Словосочетание «президент Трамп» становится одним из самых главных в мировой политике. А мир начинает понимать, что он – не случайность и не некто, десантировавшийся с Альфа-центавры. Как замечает в интервью нашему журналу Эдвард Люттвак, на 90 процентов Дональд Трамп – неизбежность.
Когда проходит первый шок у одних и эйфория у других, выясняется, что Трамп – фигура, может быть, и нестандартная, но совершенно не чуждая национальной политической традиции. Его инаугурационная речь стала предельно четким и внятным изложением консервативного мировоззрения, которое не только всегда присутствовало в американской политике, но и доминировало на протяжении большей части ее истории. Борьба между желанием выходить на мировой простор в качестве важного игрока и стремлением сконцентрироваться на внутренних задачах, а от окружающего мира по возможности отгородиться составляла содержание споров о курсе Соединенных Штатов с момента их основания.
До Первой мировой войны позиции изоляционистов (разной степени) были заведомо прочнее. Президенту Вудро Вильсону удалось убедить соотечественников, что США обязаны вмешаться в европейскую заваруху (против этого предупреждали еще отцы-основатели), однако затем его постигла тяжкая неудача – собственный Конгресс отказался поддержать либеральный мировой порядок под американской эгидой. Придуманная Вильсоном Лига наций собралась без Америки. Настроения изменились после Второй мировой, в которой Соединенные Штаты участвовали уже не из соображений мировой роли, а отвечая на нападение Японии. Идеи Вильсона легли в основу американской политики после 1945 г., но и тогда противодействие не прекращалось. Активистам помогало наличие Советского Союза, как писал историк идей Уолтер Рассел Мид, СССР был идеальным врагом и для либерально настроенных интервенционистов, поскольку стремился к доминированию на мировой арене, и для изоляционистов, ведь он олицетворял угрозу навязывания другой общественной модели и образа жизни самим Соединенным Штатам.
┄┄┄┄┄┄┄┄┄┄
> **Задание**:
Ответьте по тексту о Трампе:
(a) На сколько процентов Дональд Трамп — неизбежность, по словам Эдварда Люттвака?
(b) Какая организация, придуманная Вильсоном, собралась без Америки?
(c) На что отвечали Соединенные Штаты, когда участвовали во Второй мировой войне?
Записи — отдельный материал, не связанный с текстом о Трампе.

> **Записи**:
┄┄┄┄┄┄┄┄┄┄
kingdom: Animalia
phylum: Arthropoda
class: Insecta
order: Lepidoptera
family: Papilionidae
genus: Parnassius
┄┄┄┄┄┄┄┄┄┄
> **Ответ**:
(a) На 90 процентов.
(b) Лига наций.
(c) На нападение Японии.